I live in Washington Heights, in the northwest of Manhattan, where the street numbers approach the Mendoza Line. It's a good neighborhood, all things considered. During the summer, it almost appears to be a parody of the multiethnic urban paradise showcased by Sesame Street-- which, incidentally, was the primary window through which a suburban kid from the Bay Area could view New York in the late '70s/early '80s.

Fire hydrants with FDNY-approved spray caps shower cavorting kids. People actually play stickball in the streets, though they don't wear newsboy caps or baggy suspendered trousers. Dozens of children chase each other around a playground while teenagers practice breakdancing moves on a nearby mat. Old men stand lookout for one another's incredibly scarce parking spots. Malcolm X was killed here, and Clinton drops by once in a while to clean the fat out of his chest, but otherwise, life rolls on without fanfare. Lest I be accused of spearheading some sort of gentrification, I should point out that (a) I'm flat broke, (b) I'm a grad student at Columbia, which has maintained a stable student presence here for decades, and (c) no hipsters would follow me, even if I were to don a lifelike Chuck Klosterman bodysuit. They can smell me.

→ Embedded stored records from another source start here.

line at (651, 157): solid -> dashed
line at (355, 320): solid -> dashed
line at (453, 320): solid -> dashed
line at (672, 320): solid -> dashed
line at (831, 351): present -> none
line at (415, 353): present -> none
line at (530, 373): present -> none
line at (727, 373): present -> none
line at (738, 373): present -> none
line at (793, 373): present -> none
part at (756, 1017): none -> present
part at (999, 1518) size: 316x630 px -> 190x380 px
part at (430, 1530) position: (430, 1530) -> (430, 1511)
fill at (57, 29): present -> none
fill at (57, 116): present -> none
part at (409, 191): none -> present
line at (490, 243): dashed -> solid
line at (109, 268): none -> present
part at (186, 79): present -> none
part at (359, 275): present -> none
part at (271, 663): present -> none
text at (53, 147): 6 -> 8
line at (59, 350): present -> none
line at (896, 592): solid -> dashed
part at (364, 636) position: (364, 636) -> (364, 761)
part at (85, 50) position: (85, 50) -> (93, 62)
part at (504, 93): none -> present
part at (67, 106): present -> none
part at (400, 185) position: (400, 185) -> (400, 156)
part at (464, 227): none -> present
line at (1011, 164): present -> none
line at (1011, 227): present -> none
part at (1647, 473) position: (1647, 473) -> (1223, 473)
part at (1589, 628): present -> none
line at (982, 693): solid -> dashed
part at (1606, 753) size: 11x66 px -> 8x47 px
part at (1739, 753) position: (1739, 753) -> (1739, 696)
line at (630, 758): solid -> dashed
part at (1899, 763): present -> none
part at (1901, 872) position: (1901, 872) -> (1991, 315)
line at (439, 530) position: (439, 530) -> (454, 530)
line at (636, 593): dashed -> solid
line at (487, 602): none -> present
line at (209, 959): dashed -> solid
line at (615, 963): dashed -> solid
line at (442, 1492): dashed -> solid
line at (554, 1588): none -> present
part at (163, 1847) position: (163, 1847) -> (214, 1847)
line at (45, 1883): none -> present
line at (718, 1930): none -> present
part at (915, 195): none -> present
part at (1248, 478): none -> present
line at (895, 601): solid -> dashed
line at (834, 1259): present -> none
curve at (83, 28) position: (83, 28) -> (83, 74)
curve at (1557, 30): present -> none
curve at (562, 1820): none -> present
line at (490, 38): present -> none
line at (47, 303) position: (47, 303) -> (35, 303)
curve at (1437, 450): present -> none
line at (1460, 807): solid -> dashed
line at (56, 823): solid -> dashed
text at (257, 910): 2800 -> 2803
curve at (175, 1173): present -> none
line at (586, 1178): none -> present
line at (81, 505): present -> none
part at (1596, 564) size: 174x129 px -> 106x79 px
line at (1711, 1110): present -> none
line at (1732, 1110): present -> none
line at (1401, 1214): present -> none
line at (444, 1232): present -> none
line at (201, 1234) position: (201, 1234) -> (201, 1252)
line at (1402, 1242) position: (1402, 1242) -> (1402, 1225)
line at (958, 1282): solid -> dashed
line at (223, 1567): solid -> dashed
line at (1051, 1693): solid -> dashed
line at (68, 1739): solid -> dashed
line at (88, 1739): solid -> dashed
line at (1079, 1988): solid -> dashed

It's primarily a Dominican neighborhood, though there's an Orthodox Jewish area just north of me. Rotisserie chicken, mofongo, merengue, and Red Sox hats. There's an interesting bar nearby called Coogan's. At first glance, it's just another awful Irish pub. But then you notice all the photos of dignitaries shaking hands with the owner. Gerry Adams was apparently here on St. Patrick's Day a few years back. Manny Ramirez grew up here, so his autographed jersey hangs on the wall (Indians, so as not to offend some locals) alongside a signed copy of West Nile Story by the noted (and sort of crazy, in a good way) parasitologist Dr. Dickson Despommier. And the burgers are pretty good.